Nur mein Mann wird nicht mit anstoßen. Er ist nämlich nicht der Meinung, dass wir noch mehr Licht in unserem Leben brauchen.

Hell ist ungemütlich und doof,

sagt er und dimmt die Lampe runter, die ich gerade angeknipst habe."Dunkel ist doof und ungemütlich“, sage ich, "dauernd rennt man gegen Möbel“, und lasse es wieder heller werden. Wahrscheinlich war mein Mann in seinem vorigen Leben ein Kauz. Im vorigen Leben? Wenn er während der dunklen Jahreszeit morgens das Schulbrot unseres Sohnes schmiert, ist das Teelicht im Stövchen seine einzige Lichtquelle.

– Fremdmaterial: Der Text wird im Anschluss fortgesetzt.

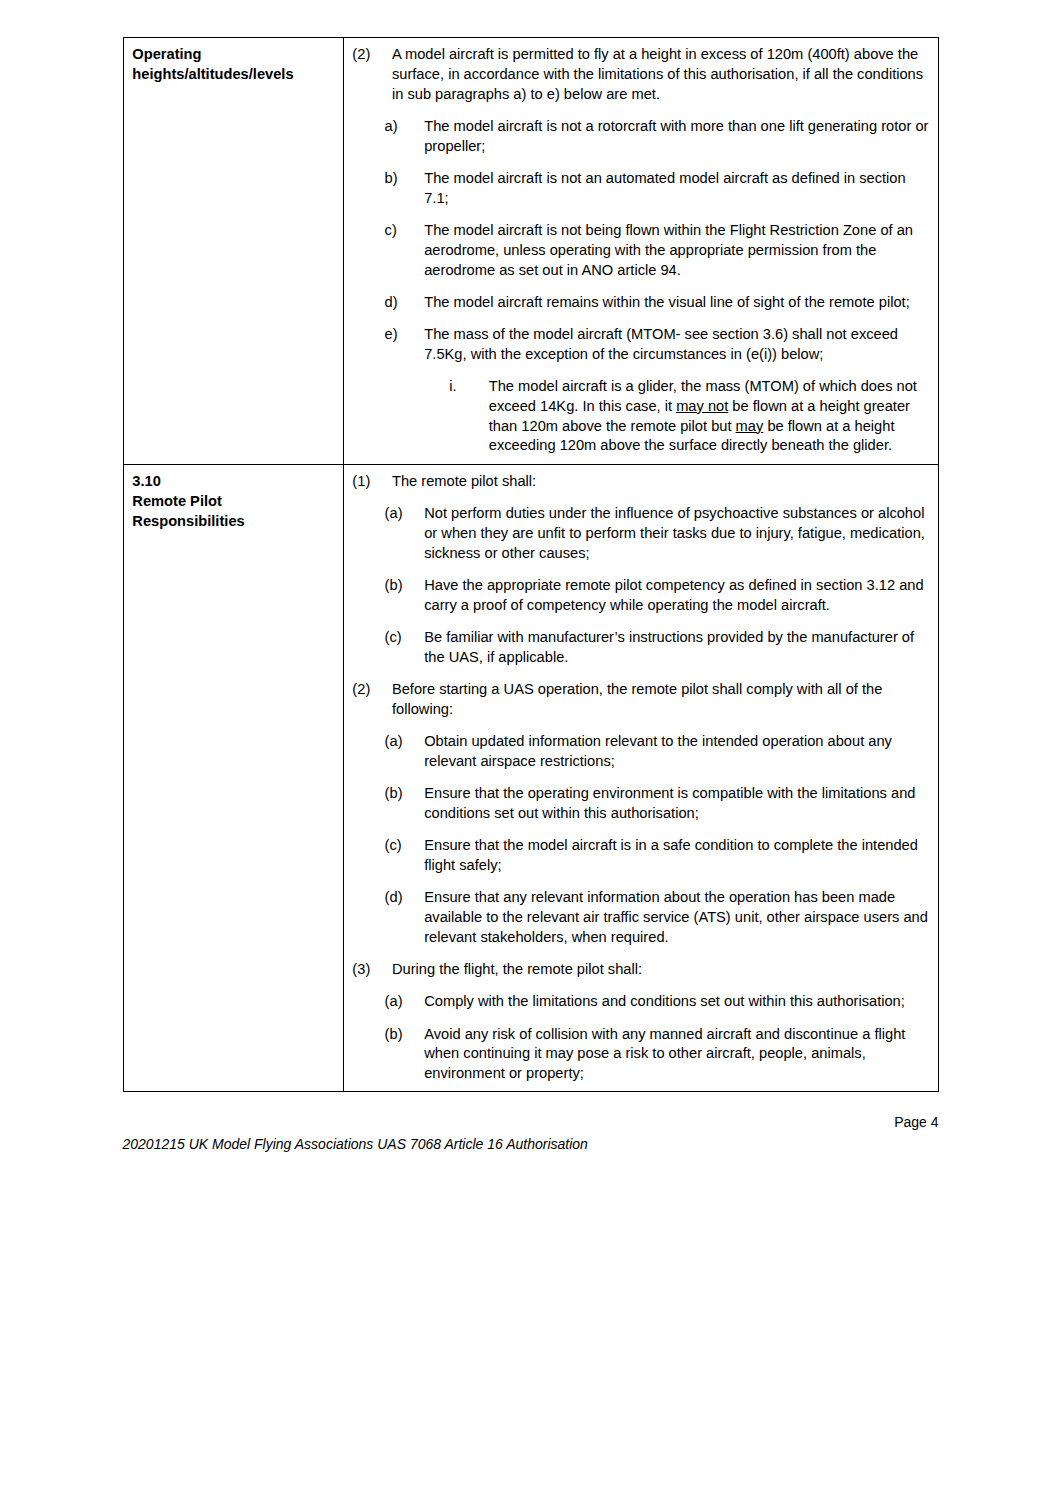| Operating heights/altitudes/levels | (2) A model aircraft is permitted to fly at a height in excess of 120m (400ft) above the surface, in accordance with the limitations of this authorisation, if all the conditions in sub paragraphs a) to e) below are met. a) The model aircraft is not a rotorcraft with more than one lift generating rotor or propeller; b) The model aircraft is not an automated model aircraft as defined in section 7.1; c) The model aircraft is not being flown within the Flight Restriction Zone of an aerodrome, unless operating with the appropriate permission from the aerodrome as set out in ANO article 94. d) The model aircraft remains within the visual line of sight of the remote pilot; e) The mass of the model aircraft (MTOM- see section 3.6) shall not exceed 7.5Kg, with the exception of the circumstances in (e(i)) below; i. The model aircraft is a glider, the mass (MTOM) of which does not exceed 14Kg. In this case, it may not be flown at a height greater than 120m above the remote pilot but may be flown at a height exceeding 120m above the surface directly beneath the glider. |
| 3.10 Remote Pilot Responsibilities | (1) The remote pilot shall: (a) Not perform duties under the influence of psychoactive substances or alcohol or when they are unfit to perform their tasks due to injury, fatigue, medication, sickness or other causes; (b) Have the appropriate remote pilot competency as defined in section 3.12 and carry a proof of competency while operating the model aircraft. (c) Be familiar with manufacturer’s instructions provided by the manufacturer of the UAS, if applicable. (2) Before starting a UAS operation, the remote pilot shall comply with all of the following: (a) Obtain updated information relevant to the intended operation about any relevant airspace restrictions; (b) Ensure that the operating environment is compatible with the limitations and conditions set out within this authorisation; (c) Ensure that the model aircraft is in a safe condition to complete the intended flight safely; (d) Ensure that any relevant information about the operation has been made available to the relevant air traffic service (ATS) unit, other airspace users and relevant stakeholders, when required. (3) During the flight, the remote pilot shall: (a) Comply with the limitations and conditions set out within this authorisation; (b) Avoid any risk of collision with any manned aircraft and discontinue a flight when continuing it may pose a risk to other aircraft, people, animals, environment or property; |
Page 4
20201215 UK Model Flying Associations UAS 7068 Article 16 Authorisation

Sobald ich hinzukomme und das Licht einschalte, brüllt er wie ein Isolationshäftling, der nach dreimonatigem Aufenthalt in der dunklen Zelle wieder ans Licht gezerrt wird.

Nachtschattengewächs und Sonnenblume

Es ist ein Wunder, dass unsere Ehe funktioniert. Ira und George Gershwin haben einen Song über uns geschrieben: "Let’s call the whole thing off“. Er ist das Nachtschattengewächs, ich bin die Sonnenblume. Er ist der Grubenarbeiter, ich bin die Kellnerin in der griechischen Taverne. Je länger ich darüber nachdenke, desto unglaublicher scheint es mir, dass wir überhaupt ein Paar sind. Wahrscheinlich ist das auch das Geheimnis meiner Entscheidungsunfähigkeit. Ich spüre den ehelichen Konflikt und weiche ihm durch Vermeidung aus. Wow! Kolumnenschreiben ist billiger als ein Psychiater!